If you don’t make a Will, a set of laws called the Rules of Intestacy will decide which of your family members will inherit your assets, and in what proportion.
If you don’t have any close living relatives, then the law in England and Wales dictates that your Estate (everything you own) will belong to the Crown.
What Happens if You Don’t Leave a Will?
When you die without a valid Will in place, you are said to have died ‘intestate’. When this happens, your Estate needs to be administered with your debts and administration expenses being paid off from your assets and then, what’s left, will pass to your relatives in a pre-defined way.
However, any wishes that you’ve expressed during your lifetime won’t be taken into account, and nor will the opinions of your loved ones. Instead, the Rules of Intestacy will determine exactly which of your relatives will inherit your Estate, and how much they receive.
The Rules of Intestacy are designed to benefit your next of kin. There is a strict ‘order of priority’ and this sets out the order in which relatives are entitled to inherit from the Estate. The order includes the following family members:
- Grandchildren and great-grandchildren
- Aunties and Uncles
- Half Aunties and Uncles
So if your spouse is still alive and you never had children, he/she will inherit everything.
But if you do have children who are alive, your spouse will receive your personal possessions, the first £250,000 of the Estate, and half of the remaining Estate. Your children will inherit the rest in equal shares.
Or if your spouse has died, your children will inherit your Estate equally. A child, for these purposes, includes natural and legally adopted children but not step or fostered children.
If You Have No Surviving Relatives
If you have no surviving relatives when you pass away your Estate will belong to the Crown. This is called ‘bona vacantia’, which means ‘ownerless goods’.
To prevent this from happening, you need to make a Will. You might think that if you have no living relatives, then who are you going to name as a beneficiary anyway? Well actually, there are a few things that you should consider.
The first thing to be aware of is that if you live with your partner and you are not married or in a civil partnership, your partner will not be provided for under the Rules of Intestacy.

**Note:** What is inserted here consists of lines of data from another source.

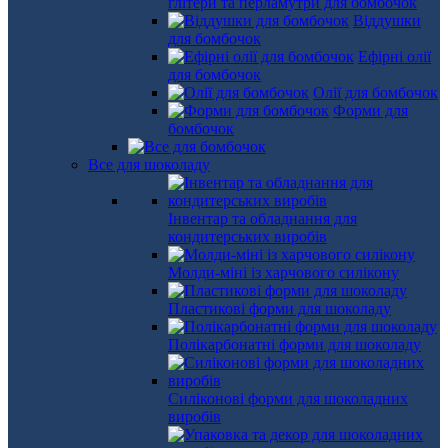
глітери та перламутри для бомбочок
Віддушки
для бомбочок
Ефірні олії
для бомбочок
Олії для бомбочок
Форми для
бомбочок
Все для шоколаду
Інвентар та обладнання для
кондитерських виробів
Молди-міні із харчового силікону
Пластикові форми для шоколаду
Полікарбонатні форми для шоколаду
Силіконові форми для шоколадних
виробів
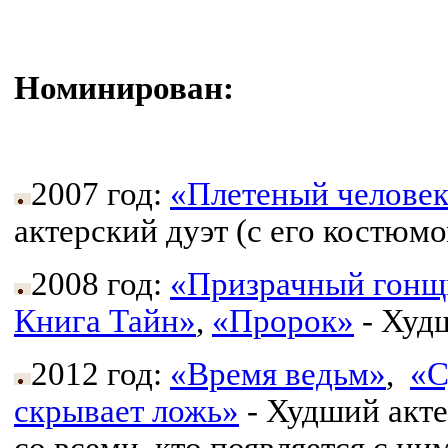
Номинирован:
2007 год:
«Плетеный челове
актерский дуэт (с его костюм
2008 год:
«Призрачный гонщ
Книга Тайн»
,
«Пророк»
- Худ
2012 год:
«Время ведьм»
,
«С
скрывает ложь»
- Худший акте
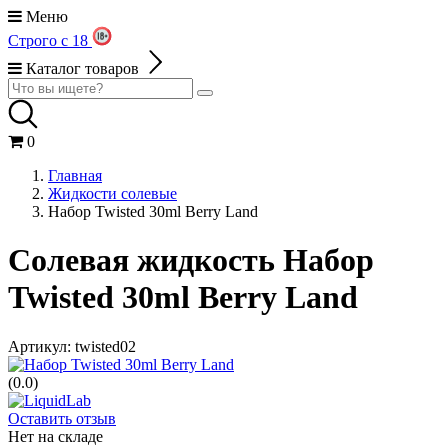
Меню
Строго с 18
Каталог товаров
0
Главная
Жидкости солевые
Набор Twisted 30ml Berry Land
Солевая жидкость Набор
Twisted 30ml Berry Land
Артикул:
twisted02
(0.0)
Оставить отзыв
Нет на складе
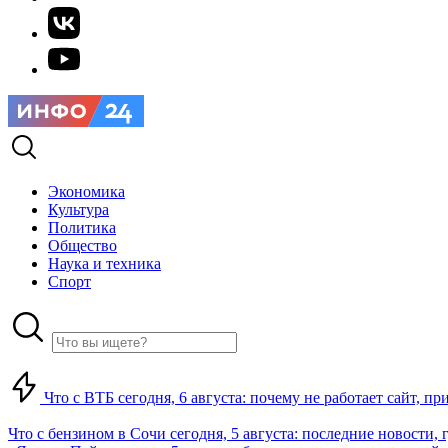
Экономика
Культура
Политика
Общество
Наука и техника
Спорт
Что с ВТБ сегодня, 6 августа: почему не работает сайт, п
Что с бензином в Сочи сегодня, 5 августа: последние новости, 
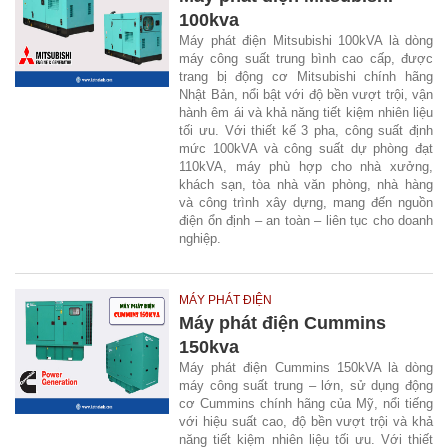
100kva
Máy phát điện Mitsubishi 100kVA là dòng
máy công suất trung bình cao cấp, được
trang bị động cơ Mitsubishi chính hãng
Nhật Bản, nổi bật với độ bền vượt trội, vận
hành êm ái và khả năng tiết kiệm nhiên liệu
tối ưu. Với thiết kế 3 pha, công suất định
mức 100kVA và công suất dự phòng đạt
110kVA, máy phù hợp cho nhà xưởng,
khách sạn, tòa nhà văn phòng, nhà hàng
và công trình xây dựng, mang đến nguồn
điện ổn định – an toàn – liên tục cho doanh
nghiệp.
MÁY PHÁT ĐIỆN
Máy phát điện Cummins
150kva
Máy phát điện Cummins 150kVA là dòng
máy công suất trung – lớn, sử dụng động
cơ Cummins chính hãng của Mỹ, nổi tiếng
với hiệu suất cao, độ bền vượt trội và khả
năng tiết kiệm nhiên liệu tối ưu. Với thiết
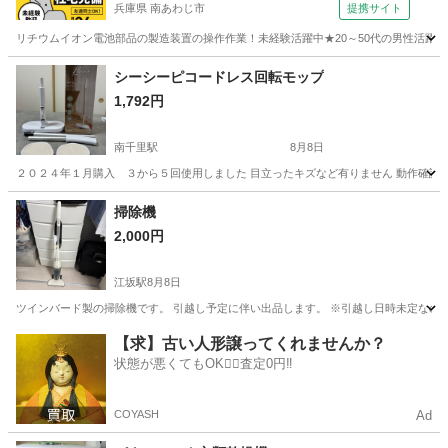
兵庫県 南あわじ市
提携サイト
リチウムイオン電池部品の製造装置の操作作業！未経験活躍中★20～50代の男性活躍中
兵庫
南あわじ市
その他
シーシーピコードレス回転モップ
1,792円
南千里駅
8月8日
２０２４年１月購入 ３から５回使用しました 目立ったキズなど有りません 動作確認済み ブ
大阪
吹田市
南千里駅
生活家電
掃除機
2,000円
江坂駅
8月8日
ツインバード製の掃除機です。 引越し予定に伴い出品します。 ※引越し日時未定なの
大阪
吹田市
江坂駅
生活家電
ツインバード
【求】古い人形譲ってくれませんか？
状態が悪くてもOK🙆‍♀️査定0円‼️
COYASH
Ad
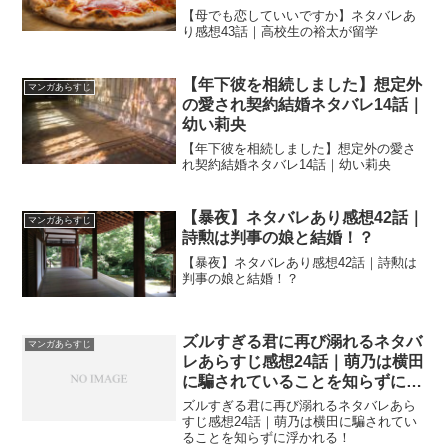
【母でも恋していいですか】ネタバレあ
り感想43話｜高校生の裕太が留学
【年下彼を相続しました】想定外
マンガあらすじ
の愛され契約結婚ネタバレ14話｜
幼い莉央
【年下彼を相続しました】想定外の愛さ
れ契約結婚ネタバレ14話｜幼い莉央
【暴夜】ネタバレあり感想42話｜
マンガあらすじ
詩勲は判事の娘と結婚！？
【暴夜】ネタバレあり感想42話｜詩勲は
判事の娘と結婚！？
ズルすぎる君に再び溺れるネタバ
マンガあらすじ
レあらすじ感想24話｜萌乃は横田
に騙されていることを知らずに浮
かれる！
ズルすぎる君に再び溺れるネタバレあら
すじ感想24話｜萌乃は横田に騙されてい
ることを知らずに浮かれる！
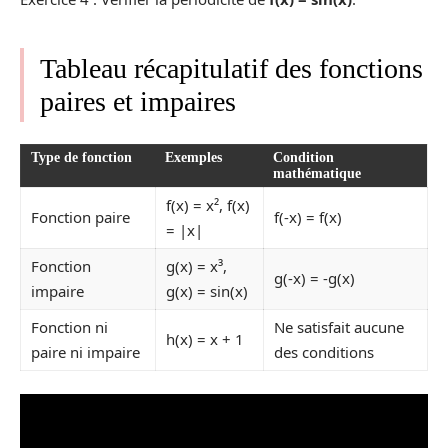
Tableau récapitulatif des fonctions
paires et impaires
Type de fonction
Exemples
Condition
mathématique
f(x) = x², f(x)
Fonction paire
f(-x) = f(x)
= |x|
Fonction
g(x) = x³,
g(-x) = -g(x)
impaire
g(x) = sin(x)
Fonction ni
Ne satisfait aucune
h(x) = x + 1
paire ni impaire
des conditions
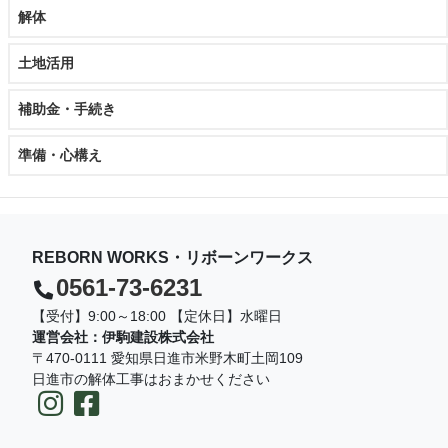
解体
土地活用
補助金・手続き
準備・心構え
REBORN WORKS・リボーンワークス
0561-73-6231
【受付】9:00～18:00 【定休日】水曜日
運営会社：伊駒建設株式会社
〒470-0111 愛知県日進市米野木町土岡109
日進市の解体工事はおまかせください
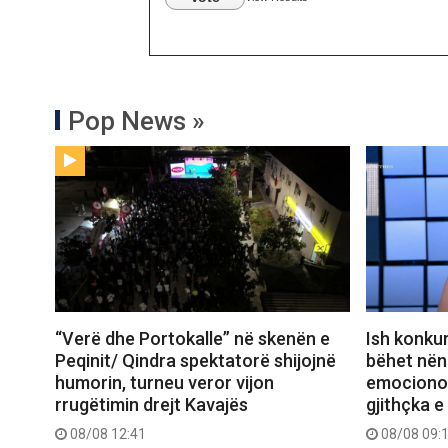
Pop News »
“Verë dhe Portokalle” në skenën e
Ish konkur
Peqinit/ Qindra spektatorë shijojnë
bëhet nënë
humorin, turneu veror vijon
emocionon 
rrugëtimin drejt Kavajës
gjithçka e
08/08 12:41
08/08 09:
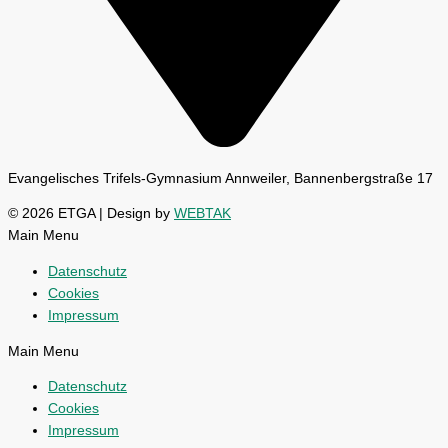
Evangelisches Trifels-Gymnasium Annweiler, Bannenbergstraße 17
© 2026 ETGA | Design by
WEBTAK
Main Menu
Datenschutz
Cookies
Impressum
Main Menu
Datenschutz
Cookies
Impressum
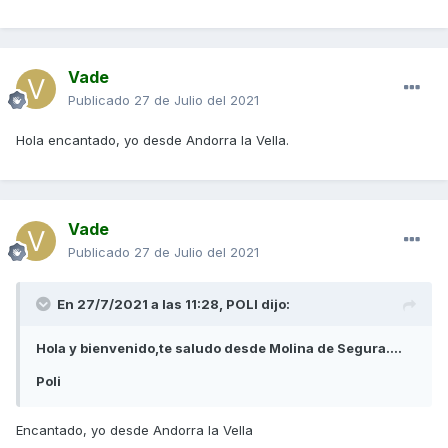
Vade
Publicado
27 de Julio del 2021
Hola encantado, yo desde Andorra la Vella.
Vade
Publicado
27 de Julio del 2021
En 27/7/2021 a las 11:28,
POLI
dijo:
Hola y bienvenido,te saludo desde Molina de Segura....
Poli
Encantado, yo desde Andorra la Vella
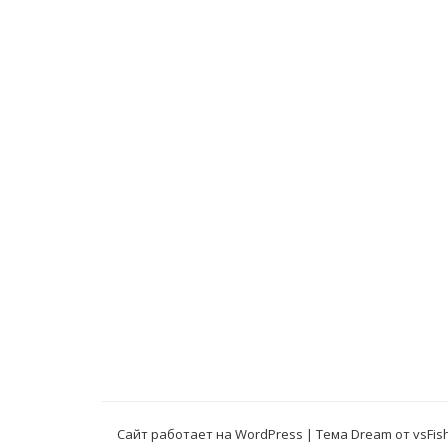
Сайт работает на WordPress
|
Тема Dream от
vsFis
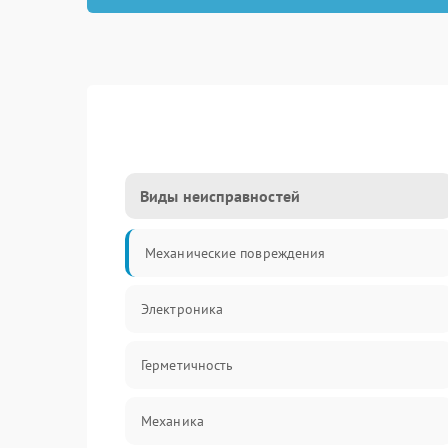
Виды неисправностей
Механические повреждения
Электроника
Герметичность
Механика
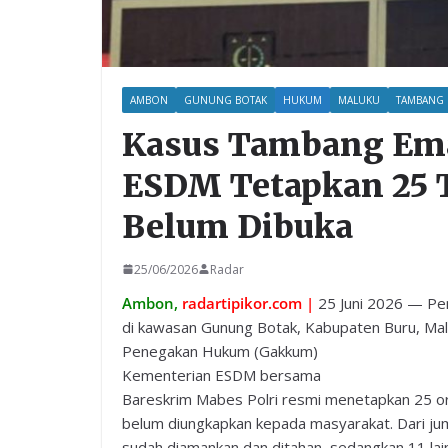
AMBON
GUNUNG BOTAK
HUKUM
MALUKU
TAMBANG 
Kasus Tambang Ema
ESDM Tetapkan 25 T
Belum Dibuka
25/06/2026
Radar
Ambon,
radartipikor.com |
25 Juni 2026 — Pen
di kawasan Gunung Botak, Kabupaten Buru, Malu
Penegakan Hukum (Gakkum)
Kementerian ESDM bersama
Bareskrim Mabes Polri resmi menetapkan 25 or
belum diungkapkan kepada masyarakat. Dari jum
sudah diamankan dan ditahan, sedangkan 11 la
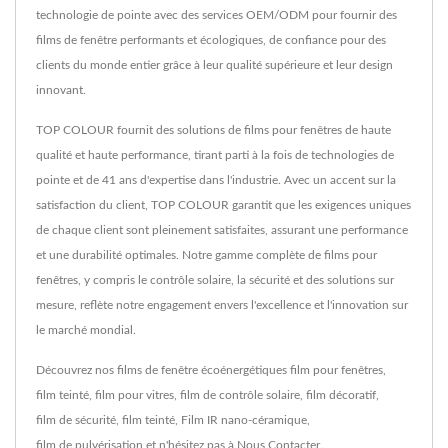
technologie de pointe avec des services OEM/ODM pour fournir des
films de fenêtre performants et écologiques, de confiance pour des
clients du monde entier grâce à leur qualité supérieure et leur design
innovant.
TOP COLOUR fournit des solutions de films pour fenêtres de haute
qualité et haute performance, tirant parti à la fois de technologies de
pointe et de 41 ans d'expertise dans l'industrie. Avec un accent sur la
satisfaction du client, TOP COLOUR garantit que les exigences uniques
de chaque client sont pleinement satisfaites, assurant une performance
et une durabilité optimales. Notre gamme complète de films pour
fenêtres, y compris le contrôle solaire, la sécurité et des solutions sur
mesure, reflète notre engagement envers l'excellence et l'innovation sur
le marché mondial.
Découvrez nos films de fenêtre écoénergétiques
film pour fenêtres
,
film teinté
,
film pour vitres
,
film de contrôle solaire
,
film décoratif
,
film de sécurité
,
film teinté
,
Film IR nano-céramique
,
film de pulvérisation
et n'hésitez pas à
Nous Contacter
.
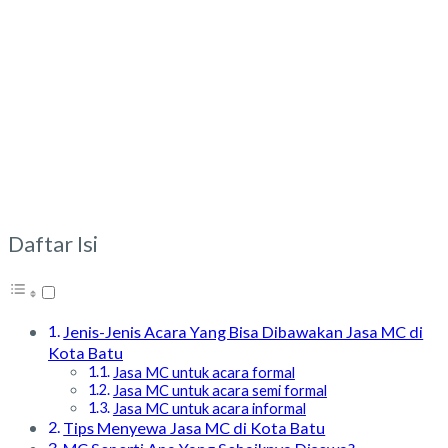
Daftar Isi
Jenis-Jenis Acara Yang Bisa Dibawakan Jasa MC di
Kota Batu
Jasa MC untuk acara formal
Jasa MC untuk acara semi formal
Jasa MC untuk acara informal
Tips Menyewa Jasa MC di Kota Batu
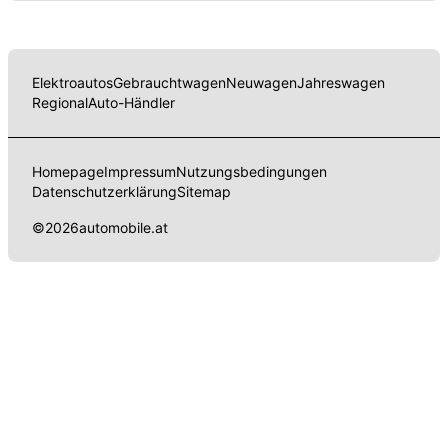
Elektroautos
Gebrauchtwagen
Neuwagen
Jahreswagen
Regional
Auto-Händler
Homepage
Impressum
Nutzungsbedingungen
Datenschutzerklärung
Sitemap
©
2026
automobile.at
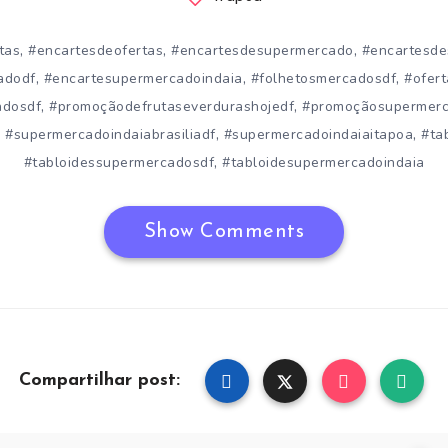
,
,
,
tas
#encartesdeofertas
#encartesdesupermercado
#encartesd
,
,
,
adodf
#encartesupermercadoindaia
#folhetosmercadosdf
#ofer
,
,
adosdf
#promoçãodefrutaseverdurashojedf
#promoçãosupermerc
,
,
,
#supermercadoindaiabrasiliadf
#supermercadoindaiaitapoa
#ta
,
#tabloidessupermercadosdf
#tabloidesupermercadoindaia
Show Comments
Compartilhar post:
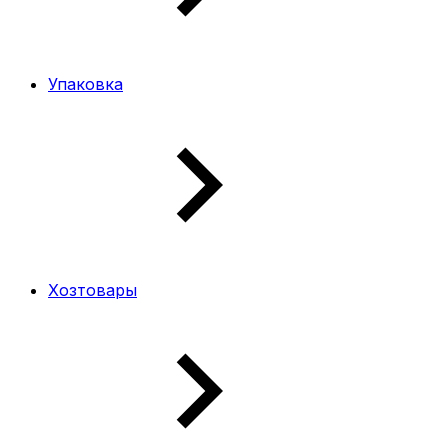
Упаковка
Хозтовары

So if you have no living relatives, but you’ve been with your partner for the last 30 years, the Crown will still be entitled to your Estate. Your partner will not automatically be entitled to receive a single penny, unless you’ve made a Will naming him/her as a beneficiary.
Or you could name friends, neighbours or anyone else who you’d like to benefit from your Estate when you die. In England and Wales the law provides for ‘Testamentary Freedom’, which basically means that you are free to choose your own beneficiaries – it doesn’t have to be family members.
If you like, you can name charities as beneficiaries. Some people will choose to leave some or all of their Estate to a charity, or number of charities. The Remember a Charity website can provide further information on leaving charitable legacies (gifts) in your Will.
To ensure that the right people benefit from your Estate when you die, you need to put a Will in place.